Any visit to Papeete has to start at the market, the heart of the city. It’s a great place to shop for a colorful sarong, grab a bite (fruit on the lower level and fish in the upper one recommended) or simply watch local people go about their lives. The market is located in the center of the city, which is rather small and easy to walk around. Because we had flown in the previous night from Raiatea, where we returned our catamaran, and we were flying out to Tonga that night, we decided to stay at a hotel by the airport. It was quite convenient! To get to the city center, we simply took the public bus that stops right in front of the terminal and takes 15 min, for CPF 130 ($1.5). We do recommend renting a car to explore the rest of the island of Tahiti, as we did on our first day.

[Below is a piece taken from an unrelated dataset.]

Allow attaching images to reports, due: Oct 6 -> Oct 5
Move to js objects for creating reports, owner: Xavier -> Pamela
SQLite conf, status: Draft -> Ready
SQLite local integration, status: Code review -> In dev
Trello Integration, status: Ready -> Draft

After the market, we checked out the cathedral of Notre Dame, which had some fascinating stained glass windows, mixing Christian and Polynesian images. The other cool part of the church was the massive graffiti on its wall. In fact, the whole city was full of lively graffitis, and we enjoyed wandering around and discovering new ones in every corner. Papeete doesn’t have much more to see… there are some interesting shops in the central streets, particularly if you’re looking for pearls, some modest parks, and a couple of small museums.
The highlight for us were the roulottes at Place Vaiete. These local foodtrucks set up every night, and Tahitians and tourists alike gather to relish local and French-influenced specialties. My personal favorite was poisson cru, raw tuna marinated in lime and coconut milk, somewhat similar to Hawaian poke. If you visit in July, Papeete is also an excellent place to enjoy Heiva, the traditional Polynesian festival that we had already experienced in Bora Bora.